Today is sort of the beginning of the end of the beginning.

I started writing Blackbird, my first novel, on July 6, 1999, but while there’s clearly only one beginning, there were multiple endings. Drafts, revisions, times when I thought it was really done, times when I doubted. Now, though, the part where no one really knows about it but me and some close friends is really finally almost nearly over. With the Goodreads Contest running, several advance readers checking out the book, and the publicity campaign getting underway, there’s no turning back.

When I started writing Blackbird, the Internet was a very different place. So many of the things we take for granted—Google, Facebook, Amazon, Twitter, Blogging and Social Media, even smartphones and tablets—either didn’t exist or were just getting started. Back then, you could do something wacky like start a website about ninja who deliver hamburgers and get a ton of attention. Back then, one of the best ways to spread the word about your novel-in-progress was to post the chapters in serial format on a popular website devoted to funny links. Back then, things were a lot easier, and a lot harder at the same time.

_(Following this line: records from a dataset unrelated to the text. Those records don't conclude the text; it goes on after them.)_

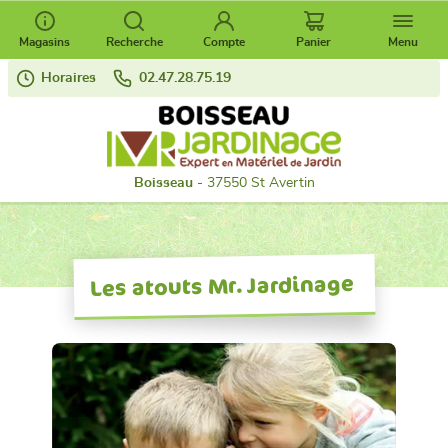
Magasins
Recherche
Compte
Panier
Menu
Horaires
02.47.28.75.19
Boisseau
- 37550 St Avertin
Les atouts Mr. Jardinage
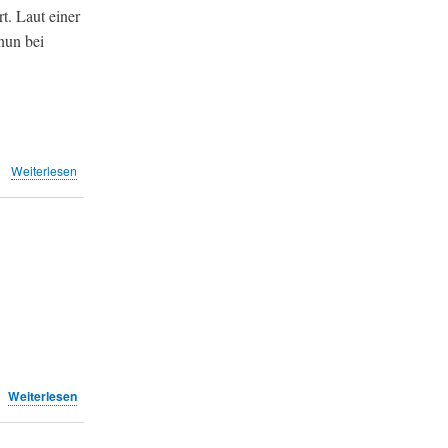
(TA)
t. Laut einer
nun bei
über
Weiterlesen
Luftraumerweiterung:
Scharfe
Kritik
(TA)
über
Weiterlesen
Merkel
soll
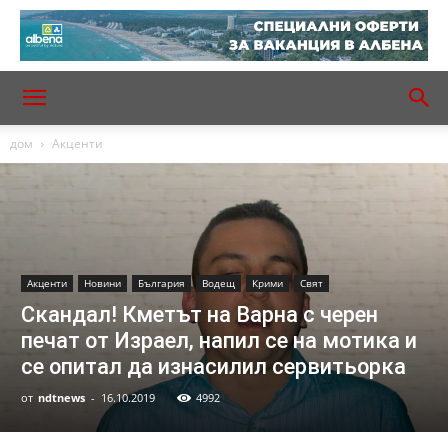
дом
Акценти
Акценти
Новини
България
Водещ
Крими
Свят
Скандал! Кметът на Варна с черен
печат от Израел, напил се на мотика и
се опитал да изнасилил сервитьорка
от
ndtnews
-
16.10.2019
4992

While everything was busy changing, I was busy with lots of things; Blackbird was underway the entire time, but it wasn’t generally my number one focus. In addition to all things related to Ninja Burger, I was helping Fark.com out with graphics, writing columns and book reviews, designing role-playing games, working my way into the video game industry, moving cross-country and then cross-coast, and getting married, just to hit the highlights. And while I was doing some social media thingies—I had a LiveJournal for a time, and I was on Orkut and Friendster and a bunch of other sites no one really remembers any more—I wasn’t completely keeping up with social media trends. In fact, I sort of fell off the Internet about 5-6 years ago, just when a lot of things were peaking.

Point is, I’ve got some ground to make up. Turns out that the hardest part of publishing a novel isn’t the writing or the editing or the actual publishing, it’s letting people know it exists.

I have no idea what’s going to work. I’m on Twitter. I’m still on Facebook. I have a Pinterest, sort of. I’m on Goodreads. Somehow—gods only know how—I even ended up with a Wikipedia page. And now I have a blog again, the unfortunate reality of which is that the best time to have started writing one is always ten years ago, since you’re always starting from scratch as far as audience goes. I have no idea if anyone is going to read this. If anyone is going to care. But at the end of the day, I suppose it’s the same way with writing a novel. You just have to put it out there and see what happens.

So let’s see what happens, I guess.

Read, or don’t. Comment, or don’t. Email me or tweet at me. Let me know if you care and what you want to hear about. I’m going to be screaming into the void regardless. May as well say something amusing for the few people out there in the darkness who may be listening.